Das Wahlprogramm von Bündnis 90/Die Grünen

Nun es ist wohl kaum verwunderlich, dass das Parteiprogramm der Bündnisgrünen den Forderungen eines Umweltverbandes wie dem BUND Brandenburg am nächsten von allen Parteien, welche zur Landtagswahl antreten, steht. In fast allen Politikfeldern, die die Grünen ansprechen, wird eine hohe Übereinstimmung mit den Vorstellungen des BUND erzielt.

Das Programm hebt sich auch in anderer Hinsicht von denen der anderen Parteien ab. So werden die Vorhaben der Grünen ausführlich beschrieben und mit einer aus BUND-Sicht zutreffenden Situationsbeschreibung versehen. Es finden sich nicht nur Absichtserklärungen, sondern man benennt auch die Maßnahmen mit denen man die Ziele der Partei erreichen will. Das dies mehr Raum erfordert, liegt natürlich auf der Hand. Deshalb ist das grüne Wahlprogramm auch das ausführlichste unter den Programmen der bisher im brandenburgischen Landtag vertretenen Parteien. Selbst die etwas großspurig Regierungsprogramme genannten Papiere von SPD und CDU umfassen weniger Seiten als das bündnisgrüne Wahlprogramm.

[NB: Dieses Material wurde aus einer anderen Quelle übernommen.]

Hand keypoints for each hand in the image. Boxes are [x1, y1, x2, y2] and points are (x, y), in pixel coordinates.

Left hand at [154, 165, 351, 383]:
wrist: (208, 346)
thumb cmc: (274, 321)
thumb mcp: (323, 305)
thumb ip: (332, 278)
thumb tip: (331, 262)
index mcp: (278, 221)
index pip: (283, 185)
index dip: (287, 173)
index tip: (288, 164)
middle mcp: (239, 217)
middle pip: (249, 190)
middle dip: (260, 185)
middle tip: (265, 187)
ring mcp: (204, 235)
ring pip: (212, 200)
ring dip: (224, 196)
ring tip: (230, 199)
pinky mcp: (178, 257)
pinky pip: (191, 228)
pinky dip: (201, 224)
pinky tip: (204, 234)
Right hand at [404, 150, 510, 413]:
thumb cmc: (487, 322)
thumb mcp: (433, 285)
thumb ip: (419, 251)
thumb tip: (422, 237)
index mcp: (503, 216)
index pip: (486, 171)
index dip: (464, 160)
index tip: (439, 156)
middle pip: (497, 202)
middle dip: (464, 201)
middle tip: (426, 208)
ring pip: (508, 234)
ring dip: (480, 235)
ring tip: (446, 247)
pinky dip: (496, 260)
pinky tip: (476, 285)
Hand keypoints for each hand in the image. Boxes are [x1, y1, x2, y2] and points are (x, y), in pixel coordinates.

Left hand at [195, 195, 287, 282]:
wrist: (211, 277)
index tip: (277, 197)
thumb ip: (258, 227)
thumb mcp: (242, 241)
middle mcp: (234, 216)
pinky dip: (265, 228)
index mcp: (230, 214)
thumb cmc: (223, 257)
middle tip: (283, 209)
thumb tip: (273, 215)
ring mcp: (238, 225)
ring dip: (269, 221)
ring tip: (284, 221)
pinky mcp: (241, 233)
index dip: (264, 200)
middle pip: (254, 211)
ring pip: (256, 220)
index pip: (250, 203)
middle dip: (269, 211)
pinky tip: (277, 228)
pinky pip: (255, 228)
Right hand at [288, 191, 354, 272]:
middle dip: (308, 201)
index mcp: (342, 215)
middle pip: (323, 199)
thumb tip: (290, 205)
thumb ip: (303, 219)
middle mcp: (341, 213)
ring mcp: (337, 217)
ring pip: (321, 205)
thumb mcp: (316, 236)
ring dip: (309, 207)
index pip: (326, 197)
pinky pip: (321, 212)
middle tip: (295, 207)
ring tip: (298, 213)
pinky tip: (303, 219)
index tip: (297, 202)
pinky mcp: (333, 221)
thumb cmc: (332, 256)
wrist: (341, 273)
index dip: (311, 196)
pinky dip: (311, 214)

Es würde in einer kurzen Bewertung zu weit führen alle Aussagen zum Umwelt- und Naturschutz wiederzugeben. Deshalb soll an dieser Stelle nur auf einige Schwerpunkte eingegangen werden.

Während in anderen Parteiprogrammen der Naturschutz bestenfalls defensiv und nachrangig behandelt wird, greifen die Bündnisgrünen dieses Thema offensiv auf und zeigen die Möglichkeiten auf, die durch eine intakte Natur für Brandenburg gegeben sind. Es werden zahlreiche Maßnahmevorschläge unterbreitet, um die Artenvielfalt in Brandenburg zu sichern, dazu gehört sicherlich als eine der wichtigsten Forderungen die Handlungsfähigkeit der Naturschutzverwaltung wieder herzustellen. Dies ist eine sehr mutige Forderung, angesichts des Antinaturschutzpopulismus anderer Parteien.

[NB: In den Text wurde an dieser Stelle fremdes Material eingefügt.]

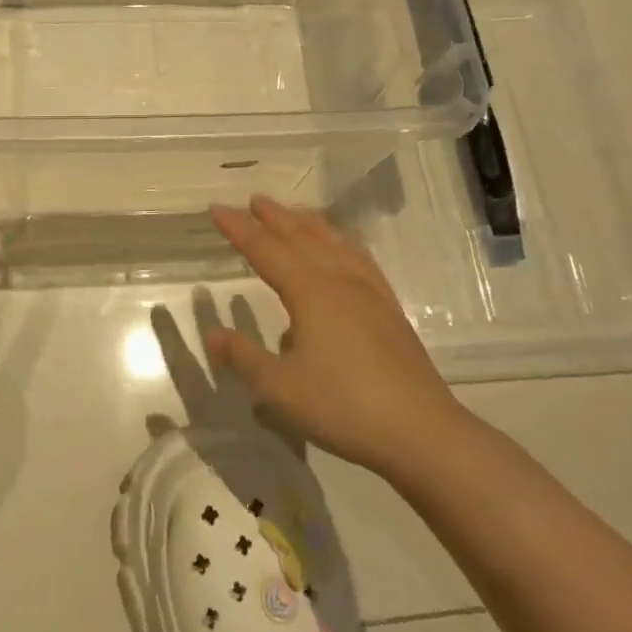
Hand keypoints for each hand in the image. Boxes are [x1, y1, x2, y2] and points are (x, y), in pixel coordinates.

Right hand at [206, 196, 467, 476]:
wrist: (420, 430)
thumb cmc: (342, 406)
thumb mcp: (279, 388)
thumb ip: (243, 357)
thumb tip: (212, 333)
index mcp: (309, 292)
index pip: (265, 249)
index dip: (239, 228)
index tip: (217, 208)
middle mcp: (339, 280)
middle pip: (301, 237)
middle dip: (274, 217)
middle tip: (253, 200)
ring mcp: (369, 291)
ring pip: (333, 242)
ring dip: (308, 224)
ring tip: (294, 213)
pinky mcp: (389, 308)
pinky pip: (360, 258)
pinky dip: (342, 241)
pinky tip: (344, 248)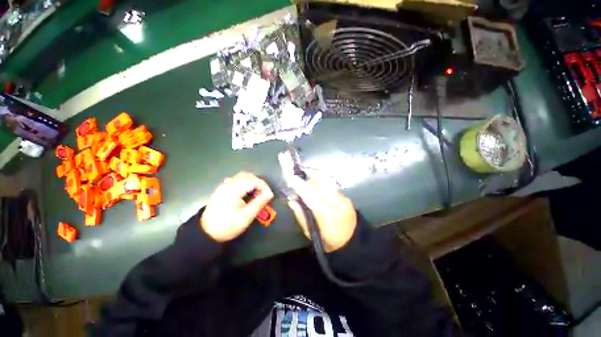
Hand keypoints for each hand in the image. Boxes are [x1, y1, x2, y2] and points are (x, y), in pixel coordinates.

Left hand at [201, 172, 273, 241]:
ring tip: (257, 194)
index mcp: (233, 190)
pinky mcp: (222, 189)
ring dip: (252, 182)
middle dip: (259, 183)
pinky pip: (237, 180)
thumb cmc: (227, 226)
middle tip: (264, 194)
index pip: (253, 180)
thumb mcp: (246, 217)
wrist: (206, 233)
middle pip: (248, 175)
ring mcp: (224, 185)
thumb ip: (259, 203)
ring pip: (242, 177)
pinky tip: (247, 193)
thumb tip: (269, 194)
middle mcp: (228, 184)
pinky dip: (245, 183)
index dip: (264, 186)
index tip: (269, 196)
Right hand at [287, 175, 356, 252]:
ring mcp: (342, 198)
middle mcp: (335, 203)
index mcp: (325, 214)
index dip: (300, 186)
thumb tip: (291, 200)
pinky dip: (322, 181)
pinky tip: (316, 181)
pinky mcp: (346, 196)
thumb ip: (300, 214)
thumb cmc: (327, 240)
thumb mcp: (310, 232)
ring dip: (314, 178)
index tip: (291, 179)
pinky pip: (331, 184)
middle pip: (318, 185)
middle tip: (297, 181)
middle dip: (306, 181)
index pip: (310, 194)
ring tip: (306, 177)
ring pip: (326, 182)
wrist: (351, 240)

Bündnis 90/Die Grünen haben ein eigenes Szenario für die Erreichung der Klimaschutzziele und die Versorgung mit Strom aus regenerativen Quellen vorgelegt. Die Bündnisgrünen schlagen den sozialverträglichen Ausstieg aus der Braunkohle bis 2030 vor. Dies wollen sie in einem Klimaschutzgesetz verbindlich regeln.

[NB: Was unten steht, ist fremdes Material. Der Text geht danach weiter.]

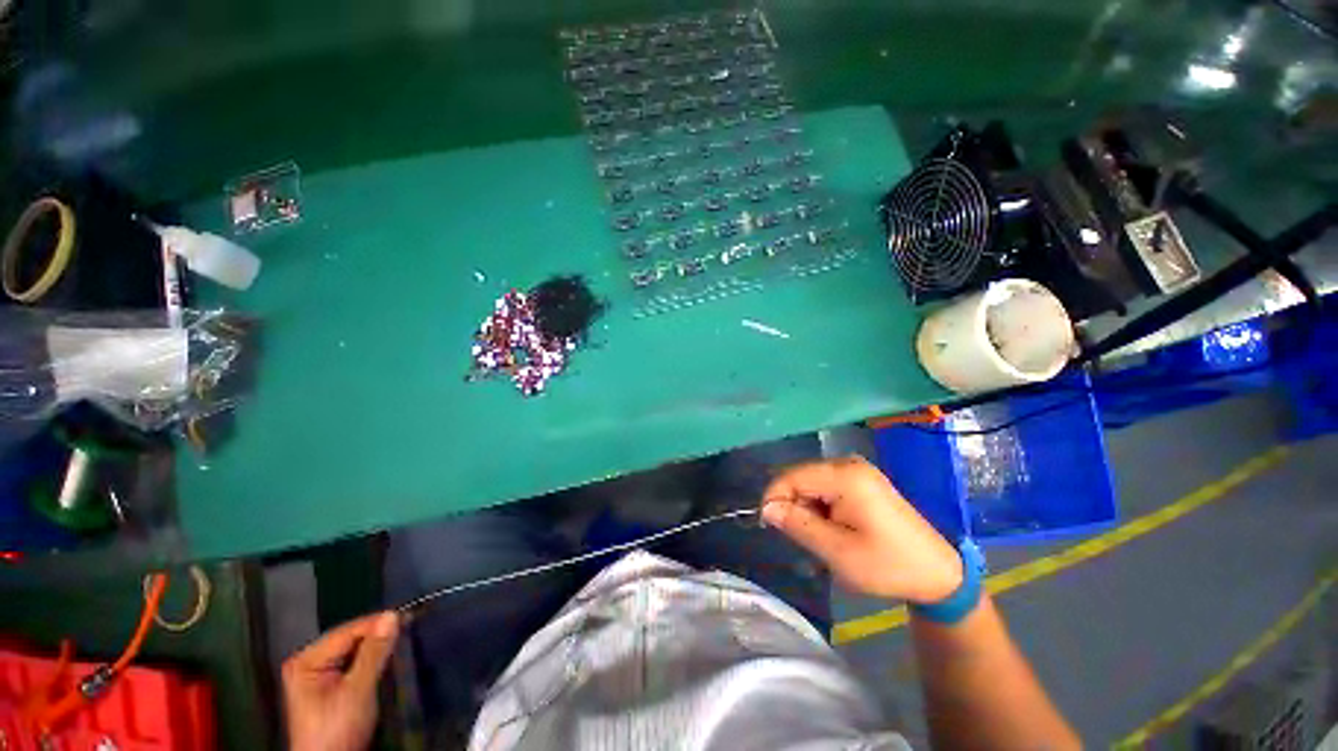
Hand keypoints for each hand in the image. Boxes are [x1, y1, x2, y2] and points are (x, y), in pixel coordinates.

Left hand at [282, 611, 399, 750]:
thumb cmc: (336, 731)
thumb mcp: (357, 691)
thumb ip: (373, 653)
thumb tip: (391, 617)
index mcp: (306, 660)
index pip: (348, 631)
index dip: (377, 624)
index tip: (407, 617)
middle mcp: (308, 662)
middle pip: (350, 639)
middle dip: (378, 635)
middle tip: (408, 627)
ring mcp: (317, 674)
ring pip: (354, 650)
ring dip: (377, 647)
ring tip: (402, 638)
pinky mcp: (329, 686)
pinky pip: (354, 662)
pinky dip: (372, 658)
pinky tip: (387, 657)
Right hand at [761, 456, 962, 603]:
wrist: (937, 573)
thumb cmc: (888, 565)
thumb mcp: (838, 551)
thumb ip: (798, 525)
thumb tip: (767, 508)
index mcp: (844, 476)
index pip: (791, 477)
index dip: (774, 499)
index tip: (769, 526)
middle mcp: (848, 463)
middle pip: (799, 476)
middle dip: (792, 504)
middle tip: (802, 538)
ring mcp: (856, 469)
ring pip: (810, 481)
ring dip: (806, 507)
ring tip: (820, 536)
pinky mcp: (861, 478)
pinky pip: (825, 484)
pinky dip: (820, 505)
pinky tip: (832, 526)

Darüber hinaus werden auch die Probleme, welche durch die Energiewende entstehen, angesprochen und entsprechende Lösungsvorschläge präsentiert. So sollen die indirekten Subventionen für die Braunkohlewirtschaft abgebaut und damit entsprechende Fonds zur Finanzierung des Strukturwandels gespeist werden.

Die brandenburgischen Grünen sind die einzige im Landtag vertretene Partei, welche eine konsequente ökologische Ausrichtung der Landwirtschaft fordert. Die von uns seit langem geforderte, aber immer wieder verschobene verbindliche Regelung der „Guten fachlichen Praxis“ wird von dieser Partei unterstützt. Darüber hinaus treten die Grünen für die Sicherung einer bäuerlichen Landwirtschaft ein und sprechen die Bodenprivatisierungspraxis der BVVG direkt kritisch an.

In der Tierhaltung sprechen sich die Grünen klar gegen die Massentierhaltung aus und wollen diese Wirtschaftsweise langfristig beenden. Die Bündnisgrünen unterstützen die Forderungen des  Aktionsbündnisses Agrarwende ausdrücklich.

Die obige Betrachtung des Bündnisgrünen Wahlprogrammes für die Landtagswahl 2014 ist nur ein kurzer Überblick über die wichtigsten Forderungen und erhebt keinen Anspruch auf Vollständigkeit. Das Bündnisgrüne Programm ist in Hinblick auf den Umwelt- und Naturschutz durchdacht und umfassend. Eine stichhaltige Situationsanalyse wird mit entsprechenden Maßnahmevorschlägen untersetzt. Man kann sagen, dass dieses Programm die Anforderungen an ein echtes Regierungsprogramm erfüllt.